It’s the season of Teacher-Course Evaluations — time for the professor to surreptitiously step out of the room while students exact their revenge for every class delay, harshly graded assignment and stringent cellphone policy.
Oh, and they probably evaluate the professor’s teaching ability, too, somewhere in there.
Iowa recently incurred national attention after a bill was brought to light that would effectively make the continued employment of professors dependent on these types of student evaluations.
The bill is not likely to pass, as it was introduced almost four months ago and has languished in the education committee ever since. However, it has generated national conversation on the role of TCEs when determining professor effectiveness.
The sponsor of the bill, Republican Sen. Mark Chelgren, told The Chronicle of Higher Education that the bill was inspired by rising college costs nationwide.
“There doesn’t seem to be any [stipulation] where the professor understands that when they leave at the end of the school year, they’re leaving with a couple hundred thousand dollars,” Chelgren said, “but that the students they’re teaching are paying huge amounts of money to be there. … I would say that the professors need to understand that their customers are those students.”

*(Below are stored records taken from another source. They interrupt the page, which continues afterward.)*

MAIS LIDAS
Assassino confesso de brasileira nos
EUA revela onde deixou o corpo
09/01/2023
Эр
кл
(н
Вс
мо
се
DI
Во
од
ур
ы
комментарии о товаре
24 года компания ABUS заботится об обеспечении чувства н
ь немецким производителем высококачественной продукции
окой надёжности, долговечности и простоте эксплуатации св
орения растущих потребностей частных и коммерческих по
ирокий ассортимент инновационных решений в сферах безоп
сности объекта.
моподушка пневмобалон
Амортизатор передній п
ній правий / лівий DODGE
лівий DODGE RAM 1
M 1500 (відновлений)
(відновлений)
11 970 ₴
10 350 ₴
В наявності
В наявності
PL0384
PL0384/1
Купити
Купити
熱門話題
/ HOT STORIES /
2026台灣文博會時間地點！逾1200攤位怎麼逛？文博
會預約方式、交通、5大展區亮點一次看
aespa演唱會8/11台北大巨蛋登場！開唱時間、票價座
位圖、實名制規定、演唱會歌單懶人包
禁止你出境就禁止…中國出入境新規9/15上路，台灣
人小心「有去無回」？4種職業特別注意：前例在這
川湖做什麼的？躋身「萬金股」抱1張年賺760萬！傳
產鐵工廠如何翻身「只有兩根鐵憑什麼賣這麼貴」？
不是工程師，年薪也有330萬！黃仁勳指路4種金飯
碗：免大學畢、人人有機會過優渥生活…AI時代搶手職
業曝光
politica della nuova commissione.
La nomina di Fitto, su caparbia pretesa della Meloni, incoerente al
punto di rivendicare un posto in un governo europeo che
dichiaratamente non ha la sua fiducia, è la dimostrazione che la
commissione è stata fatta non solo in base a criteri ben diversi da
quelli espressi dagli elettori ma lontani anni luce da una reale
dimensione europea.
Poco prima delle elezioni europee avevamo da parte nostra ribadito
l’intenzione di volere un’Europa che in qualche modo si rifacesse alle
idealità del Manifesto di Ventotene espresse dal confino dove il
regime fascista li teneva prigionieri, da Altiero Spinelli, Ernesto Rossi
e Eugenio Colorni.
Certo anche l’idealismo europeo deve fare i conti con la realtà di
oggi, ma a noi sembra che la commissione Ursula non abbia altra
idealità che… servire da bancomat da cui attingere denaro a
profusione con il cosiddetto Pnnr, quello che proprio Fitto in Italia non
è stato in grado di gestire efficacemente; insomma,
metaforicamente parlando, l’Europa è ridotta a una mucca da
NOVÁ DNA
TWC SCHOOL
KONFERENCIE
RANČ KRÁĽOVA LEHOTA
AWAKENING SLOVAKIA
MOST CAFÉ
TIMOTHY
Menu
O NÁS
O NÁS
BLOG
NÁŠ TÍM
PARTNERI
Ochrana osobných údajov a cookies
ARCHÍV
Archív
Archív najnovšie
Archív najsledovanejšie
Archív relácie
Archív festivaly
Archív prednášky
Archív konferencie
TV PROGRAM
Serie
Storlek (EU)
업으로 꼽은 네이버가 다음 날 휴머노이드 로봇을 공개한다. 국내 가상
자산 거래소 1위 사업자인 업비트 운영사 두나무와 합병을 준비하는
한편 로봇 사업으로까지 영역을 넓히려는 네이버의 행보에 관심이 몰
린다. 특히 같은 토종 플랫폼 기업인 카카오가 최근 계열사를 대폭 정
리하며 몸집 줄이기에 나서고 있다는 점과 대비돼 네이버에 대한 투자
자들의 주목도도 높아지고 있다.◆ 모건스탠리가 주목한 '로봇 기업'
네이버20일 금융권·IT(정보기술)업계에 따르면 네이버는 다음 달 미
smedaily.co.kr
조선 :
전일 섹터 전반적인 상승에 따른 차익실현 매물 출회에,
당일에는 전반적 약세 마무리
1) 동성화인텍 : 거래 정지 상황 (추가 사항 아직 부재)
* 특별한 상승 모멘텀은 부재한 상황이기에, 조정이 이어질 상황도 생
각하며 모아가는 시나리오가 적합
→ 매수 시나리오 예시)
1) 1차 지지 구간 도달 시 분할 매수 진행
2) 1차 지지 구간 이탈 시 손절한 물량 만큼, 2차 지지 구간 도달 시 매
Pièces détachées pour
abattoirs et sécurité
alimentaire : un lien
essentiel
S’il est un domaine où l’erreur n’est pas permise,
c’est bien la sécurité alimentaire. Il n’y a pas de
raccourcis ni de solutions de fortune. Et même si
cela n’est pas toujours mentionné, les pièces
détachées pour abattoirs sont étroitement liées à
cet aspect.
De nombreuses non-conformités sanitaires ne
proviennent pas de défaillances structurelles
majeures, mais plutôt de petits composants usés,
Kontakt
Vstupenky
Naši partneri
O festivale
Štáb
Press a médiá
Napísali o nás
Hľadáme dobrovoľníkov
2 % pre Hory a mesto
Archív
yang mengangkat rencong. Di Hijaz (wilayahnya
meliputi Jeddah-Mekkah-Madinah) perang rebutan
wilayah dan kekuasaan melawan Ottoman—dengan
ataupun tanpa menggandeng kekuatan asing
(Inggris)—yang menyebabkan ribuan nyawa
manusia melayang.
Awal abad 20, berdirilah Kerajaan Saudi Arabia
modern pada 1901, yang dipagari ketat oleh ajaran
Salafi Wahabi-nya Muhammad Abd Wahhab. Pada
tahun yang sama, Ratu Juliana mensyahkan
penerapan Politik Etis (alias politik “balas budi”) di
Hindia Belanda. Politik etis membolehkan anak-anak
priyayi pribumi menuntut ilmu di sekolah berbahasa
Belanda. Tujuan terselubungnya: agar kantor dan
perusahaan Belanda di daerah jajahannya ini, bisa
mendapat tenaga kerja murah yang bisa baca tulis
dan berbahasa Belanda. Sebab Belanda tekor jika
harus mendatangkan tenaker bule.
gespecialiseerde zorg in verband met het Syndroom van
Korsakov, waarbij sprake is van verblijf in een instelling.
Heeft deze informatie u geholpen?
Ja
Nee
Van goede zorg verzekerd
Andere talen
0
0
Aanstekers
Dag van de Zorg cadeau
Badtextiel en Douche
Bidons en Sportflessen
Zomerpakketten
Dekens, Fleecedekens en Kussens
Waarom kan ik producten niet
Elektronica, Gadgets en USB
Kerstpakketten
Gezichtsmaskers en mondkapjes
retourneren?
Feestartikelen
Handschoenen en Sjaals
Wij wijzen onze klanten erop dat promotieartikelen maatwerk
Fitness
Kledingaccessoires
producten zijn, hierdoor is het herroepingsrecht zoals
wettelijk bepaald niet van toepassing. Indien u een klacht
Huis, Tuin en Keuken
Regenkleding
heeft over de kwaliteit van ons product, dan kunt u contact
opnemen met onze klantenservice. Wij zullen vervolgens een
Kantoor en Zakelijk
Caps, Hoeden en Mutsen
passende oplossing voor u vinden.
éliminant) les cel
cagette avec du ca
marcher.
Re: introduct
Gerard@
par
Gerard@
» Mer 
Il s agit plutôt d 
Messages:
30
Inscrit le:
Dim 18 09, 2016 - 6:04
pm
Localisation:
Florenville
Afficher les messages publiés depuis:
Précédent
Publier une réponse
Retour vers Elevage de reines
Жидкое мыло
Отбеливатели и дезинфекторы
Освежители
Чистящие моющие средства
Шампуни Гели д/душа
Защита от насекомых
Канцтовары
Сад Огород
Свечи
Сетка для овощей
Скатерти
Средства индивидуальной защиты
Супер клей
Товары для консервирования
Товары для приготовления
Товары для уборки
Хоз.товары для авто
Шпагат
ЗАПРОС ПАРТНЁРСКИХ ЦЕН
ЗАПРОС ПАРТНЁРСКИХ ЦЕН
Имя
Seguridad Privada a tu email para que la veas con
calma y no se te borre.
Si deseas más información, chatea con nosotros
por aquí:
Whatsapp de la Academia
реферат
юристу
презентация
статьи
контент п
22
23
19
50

While Chelgren appears to be almost entirely ignoring the presence of adjunct professors and graduate teaching assistants — most of whom are hardly leaving each school year with “a couple hundred thousand dollars” — his argument revealed a much more insidious perspective.
Yes, students are paying to attend university, and many are paying through the nose. But that only entitles them to a good education, not good grades. For many filling out TCEs, those lines are blurry. While some students may be mature enough to recognize that a harsh grader does not make a bad teacher, others may not be.
Professor Philip Stark, a statistics professor at the University of California, Berkeley, published a study about the effectiveness of course evaluations. His team found that, while students can evaluate some aspects of teaching, TCEs are “at best tenuously connected” to evaluating teaching effectiveness.
This comes about as a result of various factors: Response rates may be less than 100 percent, making students who are particularly satisfied or upset with a course being more likely to fill out the evaluation. Sample sizes for smaller classes are smaller and more prone to bias.
Furthermore, it is not statistically possible for every professor to be “above average,” even if they are a perfectly fine teacher. Student interest in the courses affects evaluations. The fact that freshmen have less experience than seniors affects evaluations. The list goes on.
There are new studies being published every year that show that ratings of “effectiveness” can be incredibly subjective and depend on factors such as race and gender. White, male professors get higher ratings, even when all else is held equal.
For example, in a North Carolina study where students took the same online course, they ranked a female professor higher when she pretended to be male, and a male professor lower when he pretended to be female.
The effectiveness of TCEs can swing the other way as well — from a record that is too harsh to a record that is too soft.
“If I knew my course evaluation could get someone fired, I wouldn’t change the way I fill them out,” said Ian Barton, a UA pre-business freshman, when asked whether he would grade more harshly if he knew a professor’s retention rested on his evaluation. “I wouldn’t want to purposefully fire someone.”
Some students could go even further than Barton and, in an effort to view tough teaching situations with maturity, sugarcoat their evaluations — making them an even less effective metric.
Should teacher course evaluations be taken into account when evaluating professors? Absolutely. But these evaluations should occur holistically. More importantly, the concept of “student as customer” needs to be considered very carefully.
Perhaps it’s noble of the Iowa lawmakers to consider students mature enough to balance their evaluations. But, it could also be an incorrect assumption.